QUÉ HACER: Copia sin cambios el trozo del texto sobre lo ocurrido en el Capitolio que va desde "En vano. Los" hasta "decidido por ellos.", con estas dos partes incluidas.

TEXTO PARA LEER:
+-------+

“Estamos tomando el Capitolio, es una revolución”, dijo la mujer. Una buena viñeta del día, pero no se trató de revolución alguna. Solo fue un episodio insurreccional desde abajo, por el lado de la turba, y un autogolpe desde arriba, metafóricamente, en el sentido de la intención manifiesta de un presidente en ejercicio de movilizar a sus seguidores para subvertir el normal procedimiento constitucional.
En vano. Los propios Senadores Republicanos delinearon la exquisitez del ordenamiento constitucional, una clase magistral. Estados Unidos es una Federación, son los estados los que eligen al presidente. Lo hacen de acuerdo a procesos electorales que ellos mismos diseñan y administran de manera independiente. No habiendo controversia alguna en lo informado por los 51 Colegios Electorales, no correspondía al Senado más que ratificar lo decidido por ellos.
Es decir, a esa altura lo del fraude ya era irrelevante aún para el propio partido de Trump. Esto no quiere decir que no sea necesario revisar un sistema electoral plagado de falencias y que, ciclo tras ciclo, reproduce irregularidades. Pero si es que existió dicho fraude, pues no había suficiente evidencia con peso jurídico para las 60 cortes que desestimaron las denuncias, con la Corte Suprema incluida. Así es el Estado de Derecho, las sentencias concluyen toda controversia.

+-------+

DATOS MOSTRADOS:
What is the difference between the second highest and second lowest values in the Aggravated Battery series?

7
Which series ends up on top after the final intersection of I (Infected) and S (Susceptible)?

+-------+

TU RESPUESTA:
En vano. Los propios Senadores Republicanos delinearon la exquisitez del ordenamiento constitucional, una clase magistral. Estados Unidos es una Federación, son los estados los que eligen al presidente. Lo hacen de acuerdo a procesos electorales que ellos mismos diseñan y administran de manera independiente. No habiendo controversia alguna en lo informado por los 51 Colegios Electorales, no correspondía al Senado más que ratificar lo decidido por ellos.